• Goal of the exercise
Copy the passage of the post about the LinkedIn birthday reminder app from "How does it" up to and including "let me know!", substituting "Bitbucket" for "GitHub".

• Text for analysis
****

Tag Archives: web app

Update: I recently reworked this tool and added some more options, and moved it to its own domain: http://www.linkedinbirthdays.com/ Enjoy!

Presenting a little tool to the world that others may find handy: my LinkedIn Birthday Reminders web app. It hooks into the LinkedIn API, grabs a list of your contacts, and generates an iCal file that you can import into your calendaring program and receive reminders throughout the year. (Can be imported into Outlook, Google Calendar, OS X’s iCal, etc.)

Screenshot of LinkedIn Birthday Reminders

The motivation behind creating this? First, LinkedIn gives you no easy way of exporting the data yourself. Second, I needed an excuse to learn Node.js. A few hours and an entire RFC later, I had a nice working prototype.

How does it work? It begins with the official LinkedIn API, and the ability to do an OAuth sign-in from any site. When you click on the sign in button (and don’t worry, I never gain access to your credentials), LinkedIn authorizes the request, and then some Javascript extracts a list of your contacts’ names and birthdays. This is then sent to my Node server and script via AJAX, and for everyone that has a usable birth date, the Node script cycles through them and generates a .ics file to download. The link to the file is passed back to the browser and presented as a download button, and after the download is complete, the file is then scrubbed from the server. Fairly simple stuff, and when I get around to it, I’ll put the source on GitHub. If you spot any bugs, be sure to let me know!

****

Multi-view geometry records:
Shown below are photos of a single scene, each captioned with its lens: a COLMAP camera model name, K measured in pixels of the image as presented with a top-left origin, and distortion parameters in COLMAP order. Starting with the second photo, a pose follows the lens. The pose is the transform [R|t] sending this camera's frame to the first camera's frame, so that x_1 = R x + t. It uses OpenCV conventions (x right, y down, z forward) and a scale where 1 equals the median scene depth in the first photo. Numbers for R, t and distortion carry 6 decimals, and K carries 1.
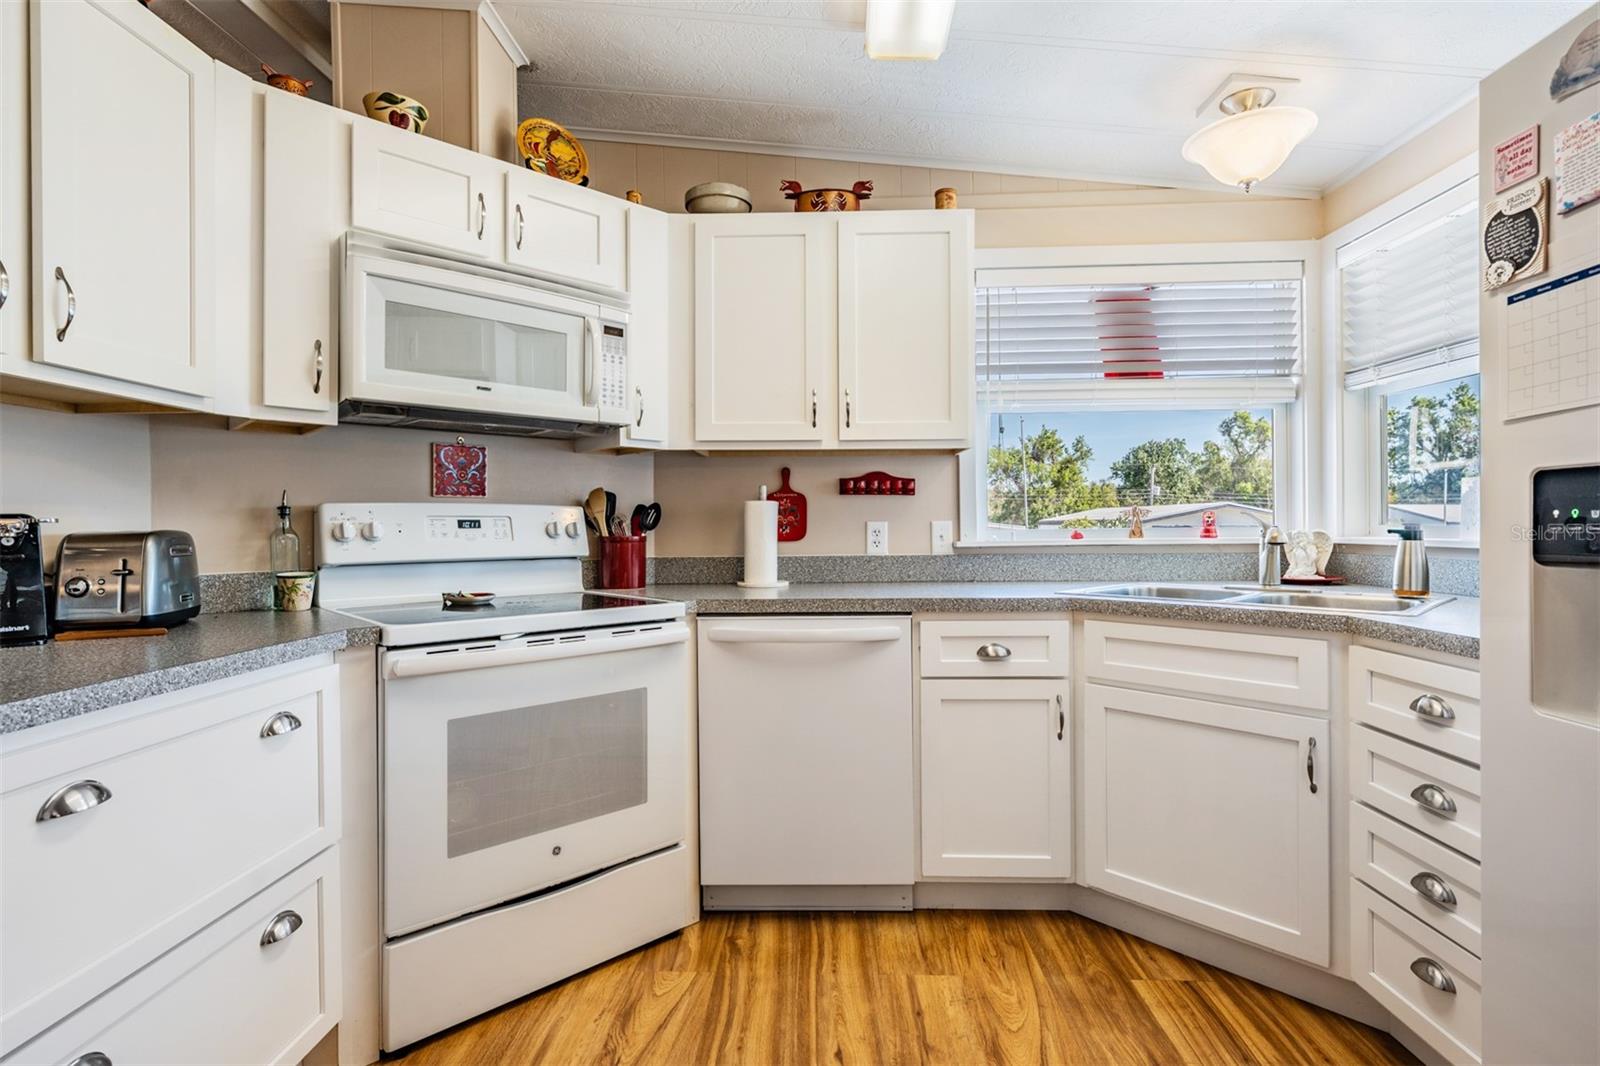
lens RADIAL K [[780.6, 0, 793.5], [0, 780.6, 524.1], [0, 0, 1]] dist [0.001521, -0.001133]
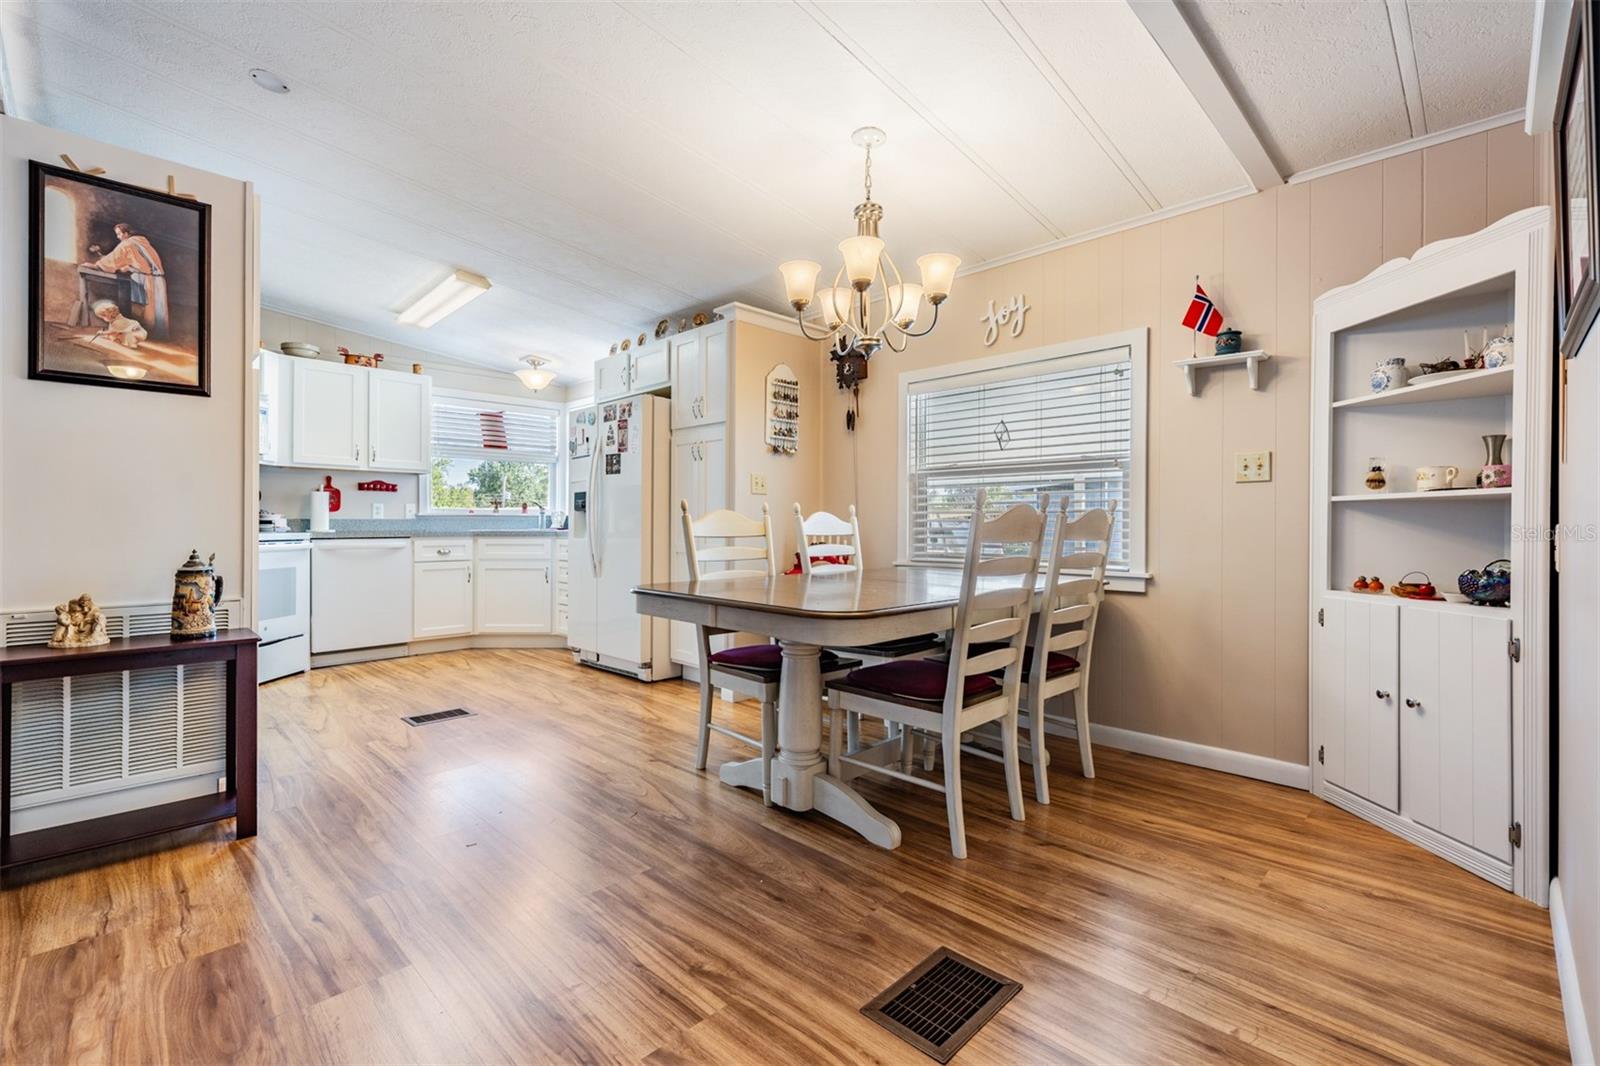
lens RADIAL K [[697.4, 0, 796.7], [0, 697.4, 524.9], [0, 0, 1]] dist [0.001835, -0.001548]
pose [[0.676455, 0.006688, 0.736454, -0.701642], [-0.006615, 0.999974, -0.003005, 0.071892], [-0.736454, -0.002839, 0.676481, -1.544955]]
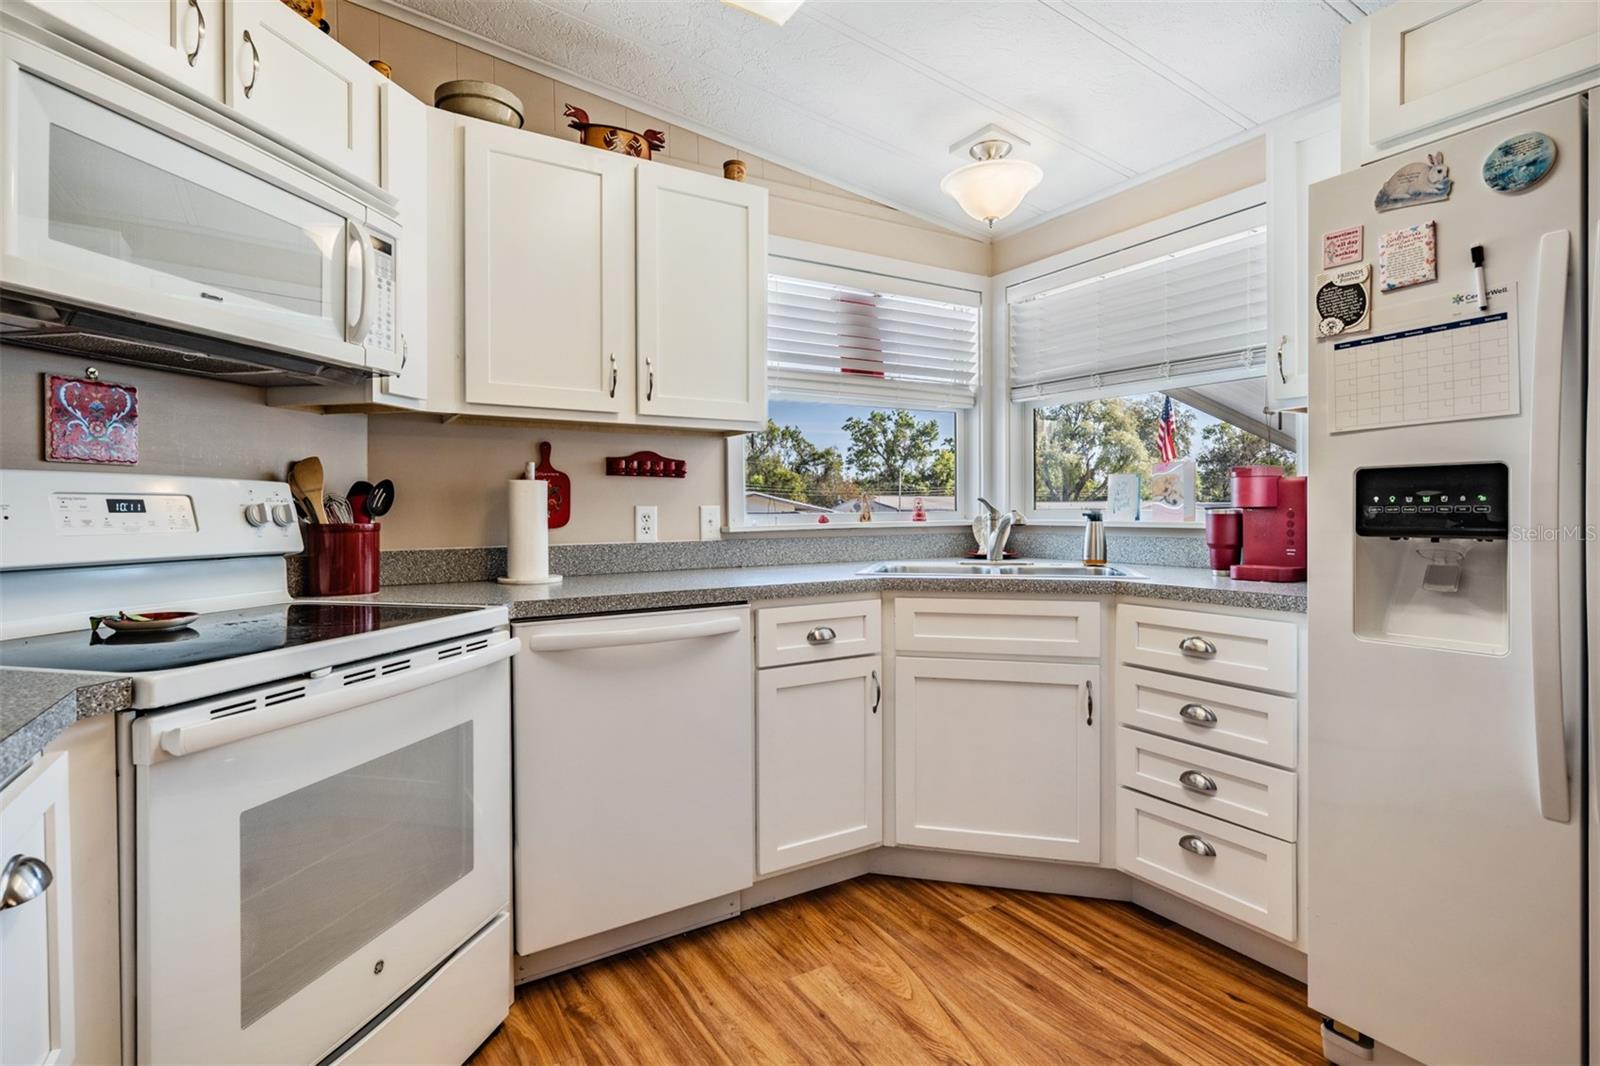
lens RADIAL K [[780.6, 0, 790.3], [0, 780.6, 514.9], [0, 0, 1]] dist [0.001521, -0.001133]
pose [[0.837062, -0.001880, 0.547105, -0.331128], [-0.000834, 0.999989, 0.004712, 0.004153], [-0.547107, -0.004400, 0.837051, 0.180935]]
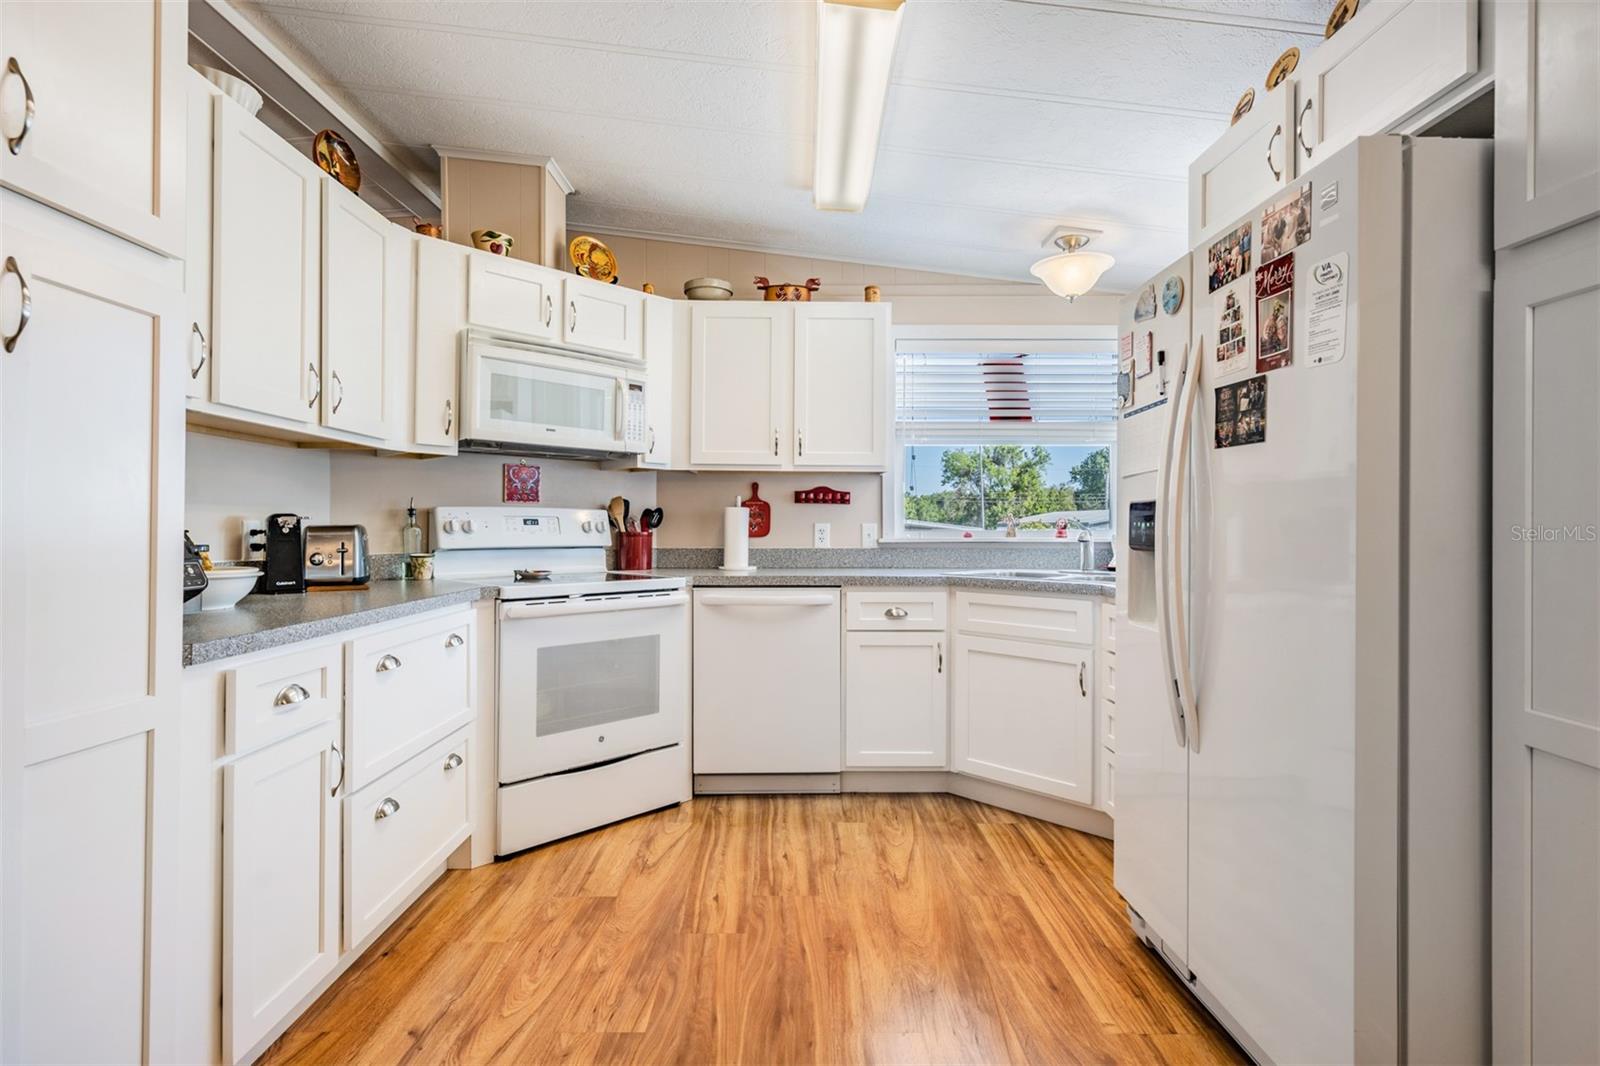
lens RADIAL K [[780.6, 0, 796.2], [0, 780.6, 520.7], [0, 0, 1]] dist [0.001521, -0.001133]
pose [[0.998868, 0.011277, 0.046217, -0.001117], [-0.011111, 0.999931, -0.003847, -0.002525], [-0.046257, 0.003329, 0.998924, -0.464274]]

****

• Reply
How does it work? It begins with the official LinkedIn API, and the ability to do an OAuth sign-in from any site. When you click on the sign in button (and don’t worry, I never gain access to your credentials), LinkedIn authorizes the request, and then some Javascript extracts a list of your contacts’ names and birthdays. This is then sent to my Node server and script via AJAX, and for everyone that has a usable birth date, the Node script cycles through them and generates a .ics file to download. The link to the file is passed back to the browser and presented as a download button, and after the download is complete, the file is then scrubbed from the server. Fairly simple stuff, and when I get around to it, I’ll put the source on Bitbucket. If you spot any bugs, be sure to let me know!